Las víctimas: los Clutter. Ellos vivían en Holcomb lugar que se caracterizaba por ser un pueblo agrícola, puritano -zona de Biblia- y tranquilo en Kansas. Lo trágico es que en medio de esa tranquilidad, en la madrugada de noviembre, de 1959, nadie oyó los cuatro disparos que terminaron con dicha familia. El padre de la familia, Herbert William Clutter, tenía cuarenta y ocho años y era uno de los ciudadanos más conocidos del pueblo; un ser profundamente religioso, el alcohol y el tabaco no pasaban por su vida. Herbert vivía con su mujer, Bonnie, quien sufría de los nervios, y con sus dos hijos: Kenyon y Nancy. En el pueblo no había persona que amasaba el pan o los pastelitos de coco como lo hacía Herb, las frutas eran su pasión, su hija los transformaba en postres, como la tarta de cerezas doradas y  calientes, debajo de un enrejado de masa, que ella le enseñó a preparar a una vecina, a la víspera de la tragedia.

La joven Clutter ganaba los concursos de repostería y conservas siempre en la región. El hijo, Kenyon, no se quedaba atrás en la gastronomía familiar, inventó una sarten eléctrica y honda ideal para cocinar un puchero, pato o faisán, aves de temporada de caza, que cuando se podía, eran los personajes principales de las cenas familiares. Los Clutter estaban preparando la cena para festejar el día de Acción de gracias con el resto de la familia, proveniente de los diferentes rincones del país. Era una clásica familia americana.

■ **MATERIAL MOSTRADO**:

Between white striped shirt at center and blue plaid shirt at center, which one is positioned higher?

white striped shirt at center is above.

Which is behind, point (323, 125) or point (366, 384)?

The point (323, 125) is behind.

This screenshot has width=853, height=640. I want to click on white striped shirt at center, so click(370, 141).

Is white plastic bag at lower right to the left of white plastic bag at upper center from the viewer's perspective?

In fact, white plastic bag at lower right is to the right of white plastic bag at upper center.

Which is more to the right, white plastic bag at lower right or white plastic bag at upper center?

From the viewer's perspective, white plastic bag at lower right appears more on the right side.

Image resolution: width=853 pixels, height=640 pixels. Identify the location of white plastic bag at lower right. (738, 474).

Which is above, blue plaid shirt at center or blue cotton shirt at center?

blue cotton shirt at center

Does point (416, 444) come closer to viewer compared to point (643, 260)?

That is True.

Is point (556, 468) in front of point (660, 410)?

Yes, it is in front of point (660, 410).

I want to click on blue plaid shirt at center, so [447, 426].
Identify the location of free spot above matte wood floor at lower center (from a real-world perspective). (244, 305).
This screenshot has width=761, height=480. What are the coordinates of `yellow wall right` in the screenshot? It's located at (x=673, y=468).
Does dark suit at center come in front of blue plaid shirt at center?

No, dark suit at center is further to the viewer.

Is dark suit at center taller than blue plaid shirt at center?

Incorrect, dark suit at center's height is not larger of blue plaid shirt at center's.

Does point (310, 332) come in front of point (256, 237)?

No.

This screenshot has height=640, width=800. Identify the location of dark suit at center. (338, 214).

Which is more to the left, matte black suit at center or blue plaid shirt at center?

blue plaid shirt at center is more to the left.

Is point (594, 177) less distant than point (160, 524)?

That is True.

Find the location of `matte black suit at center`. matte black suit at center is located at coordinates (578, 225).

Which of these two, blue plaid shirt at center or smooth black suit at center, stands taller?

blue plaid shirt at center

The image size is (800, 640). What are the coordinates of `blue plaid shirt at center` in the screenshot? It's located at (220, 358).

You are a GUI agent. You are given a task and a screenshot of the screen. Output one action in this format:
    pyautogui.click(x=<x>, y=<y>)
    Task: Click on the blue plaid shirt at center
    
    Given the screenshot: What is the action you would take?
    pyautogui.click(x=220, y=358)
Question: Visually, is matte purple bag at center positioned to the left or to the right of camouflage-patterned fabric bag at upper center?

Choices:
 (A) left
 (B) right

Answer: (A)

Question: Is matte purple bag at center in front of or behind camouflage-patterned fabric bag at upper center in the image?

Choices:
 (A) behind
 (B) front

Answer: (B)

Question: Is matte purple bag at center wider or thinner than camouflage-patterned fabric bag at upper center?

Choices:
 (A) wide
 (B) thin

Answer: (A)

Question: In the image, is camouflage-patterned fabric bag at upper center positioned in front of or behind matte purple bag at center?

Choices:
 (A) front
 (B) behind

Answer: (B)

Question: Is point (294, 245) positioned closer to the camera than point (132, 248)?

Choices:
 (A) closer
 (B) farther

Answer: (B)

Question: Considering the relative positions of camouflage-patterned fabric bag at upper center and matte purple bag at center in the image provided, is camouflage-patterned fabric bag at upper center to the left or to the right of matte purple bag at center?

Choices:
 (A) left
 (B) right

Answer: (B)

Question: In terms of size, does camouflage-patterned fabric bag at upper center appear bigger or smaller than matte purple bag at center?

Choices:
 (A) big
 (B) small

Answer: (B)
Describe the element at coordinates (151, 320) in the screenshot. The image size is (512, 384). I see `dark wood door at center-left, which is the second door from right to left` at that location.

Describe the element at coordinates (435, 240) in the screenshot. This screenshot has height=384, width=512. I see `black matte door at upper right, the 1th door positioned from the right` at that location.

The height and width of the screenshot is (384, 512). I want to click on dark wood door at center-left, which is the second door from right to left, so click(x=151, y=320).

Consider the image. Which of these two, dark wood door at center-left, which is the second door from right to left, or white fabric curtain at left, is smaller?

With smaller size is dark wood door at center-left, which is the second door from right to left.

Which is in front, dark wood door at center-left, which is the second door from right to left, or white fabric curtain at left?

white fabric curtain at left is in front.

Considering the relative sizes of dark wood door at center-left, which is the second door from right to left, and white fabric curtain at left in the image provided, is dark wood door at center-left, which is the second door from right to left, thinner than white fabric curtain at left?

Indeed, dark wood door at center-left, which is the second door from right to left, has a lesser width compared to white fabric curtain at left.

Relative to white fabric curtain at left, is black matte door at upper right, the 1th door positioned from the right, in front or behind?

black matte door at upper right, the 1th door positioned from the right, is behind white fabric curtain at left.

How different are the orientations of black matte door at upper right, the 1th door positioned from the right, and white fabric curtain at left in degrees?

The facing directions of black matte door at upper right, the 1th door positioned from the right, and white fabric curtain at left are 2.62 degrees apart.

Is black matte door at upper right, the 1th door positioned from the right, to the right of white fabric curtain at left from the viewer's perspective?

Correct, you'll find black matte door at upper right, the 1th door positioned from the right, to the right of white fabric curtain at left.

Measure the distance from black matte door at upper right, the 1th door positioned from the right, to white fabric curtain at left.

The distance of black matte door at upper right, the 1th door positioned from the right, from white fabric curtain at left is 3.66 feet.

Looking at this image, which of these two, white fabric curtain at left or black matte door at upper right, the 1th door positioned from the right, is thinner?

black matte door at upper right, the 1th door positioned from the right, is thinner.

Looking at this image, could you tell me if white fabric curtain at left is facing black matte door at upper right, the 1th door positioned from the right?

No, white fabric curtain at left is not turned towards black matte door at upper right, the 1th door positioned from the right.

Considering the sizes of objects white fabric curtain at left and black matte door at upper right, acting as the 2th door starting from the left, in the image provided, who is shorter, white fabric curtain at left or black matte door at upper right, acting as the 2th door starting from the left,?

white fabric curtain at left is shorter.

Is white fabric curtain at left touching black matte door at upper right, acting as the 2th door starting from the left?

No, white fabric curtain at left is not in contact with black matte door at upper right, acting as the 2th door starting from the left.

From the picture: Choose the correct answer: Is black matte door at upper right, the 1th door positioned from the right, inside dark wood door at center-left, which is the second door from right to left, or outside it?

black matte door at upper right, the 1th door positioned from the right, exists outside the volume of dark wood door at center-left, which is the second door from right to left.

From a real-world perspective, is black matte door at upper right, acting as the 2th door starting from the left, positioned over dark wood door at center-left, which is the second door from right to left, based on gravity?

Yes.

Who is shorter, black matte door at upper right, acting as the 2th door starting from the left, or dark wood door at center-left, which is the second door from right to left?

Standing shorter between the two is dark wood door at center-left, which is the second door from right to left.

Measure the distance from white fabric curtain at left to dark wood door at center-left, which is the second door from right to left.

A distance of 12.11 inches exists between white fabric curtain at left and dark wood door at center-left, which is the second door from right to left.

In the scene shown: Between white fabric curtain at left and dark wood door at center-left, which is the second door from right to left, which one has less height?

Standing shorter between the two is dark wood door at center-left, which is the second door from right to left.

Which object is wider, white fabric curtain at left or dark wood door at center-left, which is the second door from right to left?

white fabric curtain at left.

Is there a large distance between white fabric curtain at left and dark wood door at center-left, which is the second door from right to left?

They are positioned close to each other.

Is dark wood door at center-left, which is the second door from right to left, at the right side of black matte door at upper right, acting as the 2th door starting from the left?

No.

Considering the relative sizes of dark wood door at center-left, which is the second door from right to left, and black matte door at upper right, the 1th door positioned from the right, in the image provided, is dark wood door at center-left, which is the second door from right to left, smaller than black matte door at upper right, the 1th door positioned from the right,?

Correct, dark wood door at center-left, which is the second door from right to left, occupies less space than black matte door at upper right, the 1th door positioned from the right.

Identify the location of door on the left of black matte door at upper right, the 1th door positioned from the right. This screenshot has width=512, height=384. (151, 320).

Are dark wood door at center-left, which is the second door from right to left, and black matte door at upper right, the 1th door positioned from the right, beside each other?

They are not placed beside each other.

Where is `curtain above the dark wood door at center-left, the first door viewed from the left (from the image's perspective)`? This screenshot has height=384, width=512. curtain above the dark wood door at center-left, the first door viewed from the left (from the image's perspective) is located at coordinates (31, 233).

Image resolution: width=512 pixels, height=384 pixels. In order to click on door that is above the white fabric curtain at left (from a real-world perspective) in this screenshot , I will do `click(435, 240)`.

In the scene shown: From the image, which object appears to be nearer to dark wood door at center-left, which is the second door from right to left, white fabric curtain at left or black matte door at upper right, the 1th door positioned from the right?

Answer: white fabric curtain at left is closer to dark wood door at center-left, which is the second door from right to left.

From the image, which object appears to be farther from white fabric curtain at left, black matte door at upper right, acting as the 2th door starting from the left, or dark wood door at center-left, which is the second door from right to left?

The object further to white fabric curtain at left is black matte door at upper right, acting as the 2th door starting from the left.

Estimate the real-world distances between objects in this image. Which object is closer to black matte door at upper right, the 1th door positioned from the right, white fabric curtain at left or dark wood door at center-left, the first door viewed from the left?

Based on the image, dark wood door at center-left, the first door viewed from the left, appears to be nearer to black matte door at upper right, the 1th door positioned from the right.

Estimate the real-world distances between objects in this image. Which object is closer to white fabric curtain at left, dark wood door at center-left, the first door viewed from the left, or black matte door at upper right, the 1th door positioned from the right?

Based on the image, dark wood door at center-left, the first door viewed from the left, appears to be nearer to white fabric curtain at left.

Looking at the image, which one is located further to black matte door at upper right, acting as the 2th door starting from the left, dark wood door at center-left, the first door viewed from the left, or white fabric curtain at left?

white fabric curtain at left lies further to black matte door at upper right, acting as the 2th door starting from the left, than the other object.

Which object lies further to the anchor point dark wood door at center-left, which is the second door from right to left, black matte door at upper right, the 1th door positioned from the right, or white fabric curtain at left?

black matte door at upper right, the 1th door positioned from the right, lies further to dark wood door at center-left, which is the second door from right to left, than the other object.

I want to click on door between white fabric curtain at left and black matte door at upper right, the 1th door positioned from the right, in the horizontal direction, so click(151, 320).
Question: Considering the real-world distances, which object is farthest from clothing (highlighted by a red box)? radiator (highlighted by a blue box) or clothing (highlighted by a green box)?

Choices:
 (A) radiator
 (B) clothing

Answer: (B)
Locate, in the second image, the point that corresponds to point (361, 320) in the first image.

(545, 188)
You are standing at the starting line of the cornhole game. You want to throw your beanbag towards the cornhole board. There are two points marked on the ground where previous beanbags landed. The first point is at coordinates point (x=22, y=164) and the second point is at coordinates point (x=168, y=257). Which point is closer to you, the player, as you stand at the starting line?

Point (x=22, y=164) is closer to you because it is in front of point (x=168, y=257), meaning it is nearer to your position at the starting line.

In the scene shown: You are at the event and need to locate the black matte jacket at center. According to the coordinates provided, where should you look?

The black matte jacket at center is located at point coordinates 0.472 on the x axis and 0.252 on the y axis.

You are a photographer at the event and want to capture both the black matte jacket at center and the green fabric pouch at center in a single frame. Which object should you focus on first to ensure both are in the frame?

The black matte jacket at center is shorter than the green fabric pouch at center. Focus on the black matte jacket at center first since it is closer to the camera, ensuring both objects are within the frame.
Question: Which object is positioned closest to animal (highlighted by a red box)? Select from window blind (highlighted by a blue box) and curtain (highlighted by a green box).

■ **EJERCICIO PROPUESTO**:
Prosigue el relato sobre la familia Clutter de Holcomb, comenzando justo después de su última oración.

■ **RESPUESTA AL PROBLEMA**:
Los victimarios: los asesinos Perry Smith y Dick Hickock. Smith, de padre irlandés y madre indígena, estaba en libertad bajo palabra y tenía siempre consigo sus tesoros: una armónica y una guitarra. Bebía cerveza helada y aspiraba el humo de los Pall Mall.  Tenía las piernas deformes producto de un accidente de moto, las heridas exigían siempre una gran cantidad de cocteles y aspirinas. Hickock, compañero de Smith, le gustaba el Orange Blossom, vodka con jugo de naranja, también estaba en libertad bajo palabra. Los dos habían planificado el golpe, no tenían margen de error, llegarían a obtener una buen cantidad de dólares, sin testigos, esperaban irse a México y tener una nueva vida.

El menú de preparación del delito consistió en dos bifes – casi crudos-, papas al horno, papas fritas, macarrones, guiso de maíz y ensalada, aunque luego le añadieron los aros de cebolla debidamente condimentados con un aderezo de salsa picante. De postres escogieron bollos de canela, tarta de manzana y café oscuro. Lo remataron con un puro y pastillas dulces y blandas para el viaje. Ellos eran el anti sueño americano.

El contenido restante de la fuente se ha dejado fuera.